Officially rolled out across the organisation last week, the project is expected to save taxpayers more than $750,000 over four years, while also providing face time for workers spread across nine national offices.
“People work better when they can see each other,” said Justin Lauder, technical team lead at the Australian Bureau of Statistics, who oversaw the project.
Speaking at IBM's Connect conference in Orlando, Florida, last week, Lauder said the ABS faced several workplace challenges that dovetailed with developments in technology.
As well as budget cuts, Lauder said, decentralisation of offices and the desire to still attract and retain talent all played major roles in how the ABS tackled communication among its staff.
“It was quite common for ABS staff to travel for a one-hour meeting to another capital city,” said IBM's Darren Belford, who also managed the 14-month roll-out.
“Those sorts of trips have been reduced quite dramatically.”
Lauder said: “That doesn't happen any more. We can't afford to do that.”
The technology's role in leveraging the ability to attract talent to ABS played a key part in justifying the project and – if the ABS deployment is successful – could signal a change in how workforces are recruited, especially in a country as large as Australia.
“We might have people who were in Queensland or Tasmania but they might not be willing to relocate themselves to [ABS offices in] Canberra,” said Lauder.
“We determined the best thing would be to decentralise and we advertised positions [where] they can be from anywhere in Australia so we have a much bigger pool to leverage.”
Throw in desktop videoconferencing, and the person in the cube next to you could be – and can be – anywhere.
“The team I'm in charge of, half of them are in Queensland and I'm in Canberra,” Lauder said. “With the desktop videoconferencing, or even the videoconferencing rooms, we are able to bring everyone together.
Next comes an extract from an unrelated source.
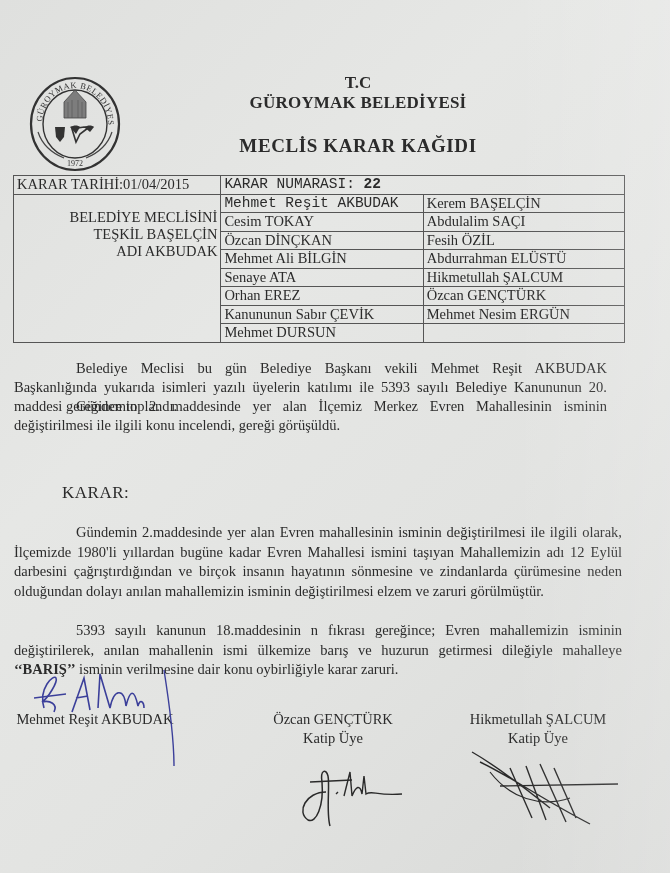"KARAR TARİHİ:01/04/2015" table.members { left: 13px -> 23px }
Everyone can see each other and everyone feels more part of a team.”
The ABS model uses a combination of IBM Sametime, Cisco, and Polycom videoconferencing software integrated to create a hybrid system unique to ABS.
The technology refit provides users with the ability to use a videoconferencing room, a desktop, or a phone call to join a virtual meeting with three or 30 co-workers.
“We have the capability to do that from a tablet device as well,” said Belford. “It's an ongoing project.”
The software also allows for data screens – not just a co-worker's face – to be displayed during a meeting.
Belford said: “Another reason we [took on the project] was, why not? That is what the technology is there for.”
According to Lauder, it is projected that annual savings will be $65,000 in direct travel costs, $24,000 in productivity, and $100,000 in “additional efficiencies”, totaling an estimated $756,000 over four years.
"The viral take-up was pretty full on,” said Belford of the response from ABS staff to their new workplace tool. “The adoption has been crazy.”
The New York-based writer attended IBM Connect as a guest of the company.